ROBERT CONQUEST’S REVISION OF SHAKESPEARE.

ROBERT CONQUEST’S REVISION OF SHAKESPEARE. The obituaries for Robert Conquest acknowledge his talent for light verse and often quote this poem:

“First puking and mewling,
Then very pissed off with your schooling,
Then fucks and fights,
Then judging chaps’ rights,
Then sitting in slippers, then drooling.”

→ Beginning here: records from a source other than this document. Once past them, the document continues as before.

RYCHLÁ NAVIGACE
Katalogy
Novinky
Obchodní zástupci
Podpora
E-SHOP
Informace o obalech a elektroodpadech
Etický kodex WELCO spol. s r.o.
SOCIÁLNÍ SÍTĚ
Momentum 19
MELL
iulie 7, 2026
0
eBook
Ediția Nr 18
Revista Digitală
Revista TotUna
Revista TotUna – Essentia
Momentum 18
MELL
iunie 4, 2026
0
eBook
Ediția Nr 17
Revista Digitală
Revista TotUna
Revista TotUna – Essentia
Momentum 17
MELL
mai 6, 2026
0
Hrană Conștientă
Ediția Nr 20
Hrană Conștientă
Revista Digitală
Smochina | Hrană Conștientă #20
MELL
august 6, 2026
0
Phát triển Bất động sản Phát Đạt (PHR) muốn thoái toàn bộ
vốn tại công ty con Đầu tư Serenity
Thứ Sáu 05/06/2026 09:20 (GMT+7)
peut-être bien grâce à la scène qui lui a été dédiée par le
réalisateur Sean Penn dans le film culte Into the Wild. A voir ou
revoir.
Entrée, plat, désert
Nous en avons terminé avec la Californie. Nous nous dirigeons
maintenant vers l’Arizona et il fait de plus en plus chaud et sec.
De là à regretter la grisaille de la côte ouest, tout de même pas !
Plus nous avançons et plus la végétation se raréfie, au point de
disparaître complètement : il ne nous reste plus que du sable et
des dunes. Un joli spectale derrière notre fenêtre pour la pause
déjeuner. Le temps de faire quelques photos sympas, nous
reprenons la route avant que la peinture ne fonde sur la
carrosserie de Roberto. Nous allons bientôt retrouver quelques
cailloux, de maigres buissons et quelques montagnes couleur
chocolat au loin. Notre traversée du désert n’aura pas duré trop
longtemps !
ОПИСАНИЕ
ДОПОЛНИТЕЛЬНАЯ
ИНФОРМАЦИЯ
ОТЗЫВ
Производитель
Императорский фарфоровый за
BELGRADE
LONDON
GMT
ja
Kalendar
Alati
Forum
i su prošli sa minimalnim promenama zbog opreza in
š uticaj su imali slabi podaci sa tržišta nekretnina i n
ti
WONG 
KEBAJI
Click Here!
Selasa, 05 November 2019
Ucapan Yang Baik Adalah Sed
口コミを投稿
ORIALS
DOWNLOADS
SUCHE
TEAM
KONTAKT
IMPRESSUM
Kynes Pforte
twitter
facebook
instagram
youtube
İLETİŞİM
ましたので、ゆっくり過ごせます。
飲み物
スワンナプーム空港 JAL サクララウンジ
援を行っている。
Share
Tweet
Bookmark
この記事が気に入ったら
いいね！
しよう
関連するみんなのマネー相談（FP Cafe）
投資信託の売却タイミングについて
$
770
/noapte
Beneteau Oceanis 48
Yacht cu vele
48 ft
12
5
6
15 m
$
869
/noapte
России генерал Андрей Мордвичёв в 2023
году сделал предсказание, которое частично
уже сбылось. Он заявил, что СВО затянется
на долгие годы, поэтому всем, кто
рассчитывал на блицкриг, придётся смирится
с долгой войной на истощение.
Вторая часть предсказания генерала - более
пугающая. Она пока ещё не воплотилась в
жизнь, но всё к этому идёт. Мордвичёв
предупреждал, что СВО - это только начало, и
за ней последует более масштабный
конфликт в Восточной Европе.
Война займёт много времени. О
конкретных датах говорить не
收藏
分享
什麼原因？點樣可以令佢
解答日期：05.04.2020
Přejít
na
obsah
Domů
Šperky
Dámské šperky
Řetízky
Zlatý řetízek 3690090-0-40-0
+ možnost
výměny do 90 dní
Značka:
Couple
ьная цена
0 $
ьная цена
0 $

The poem encapsulates the medieval conception of the Seven Ages of Man. This wikipedia entry gives them as:

The Infancy

The Schoolboy

The Lover

The Soldier

The Justice

The Pantaloon

The Old Age

Conquest’s poem is a very abbreviated version of what Jaques says in Shakespeare’s As You Like It:

“All the world’s a stage,

And all the men and women merely players;
They have their exits and their entrances,
And one man in his time plays many parts,
His acts being seven ages. At first the infant,
Mewling and puking in the nurse’s arms.
Then, the whining school-boy with his satchel
And shining morning face, creeping like snail
Unwillingly to school. And then the lover,
Sighing like furnace, with a woeful ballad
Made to his mistress’ eyebrow. Then, a soldier,
Full of strange oaths, and bearded like the pard,
Jealous in honour, sudden, and quick in quarrel,
Seeking the bubble reputation
Even in the cannon’s mouth. And then, the justice,
In fair round belly, with a good capon lined,
With eyes severe, and beard of formal cut,
Full of wise saws, and modern instances,
And so he plays his part. The sixth age shifts
Into the lean and slippered pantaloon,
With spectacles on nose and pouch on side,
His youthful hose, well saved, a world too wide
For his shrunk shank, and his big manly voice,
Turning again toward childish treble, pipes
And whistles in his sound. Last scene of all,
That ends this strange eventful history,
Is second childishness and mere oblivion,
Sans teeth, sans eyes, sans taste, sans everything.”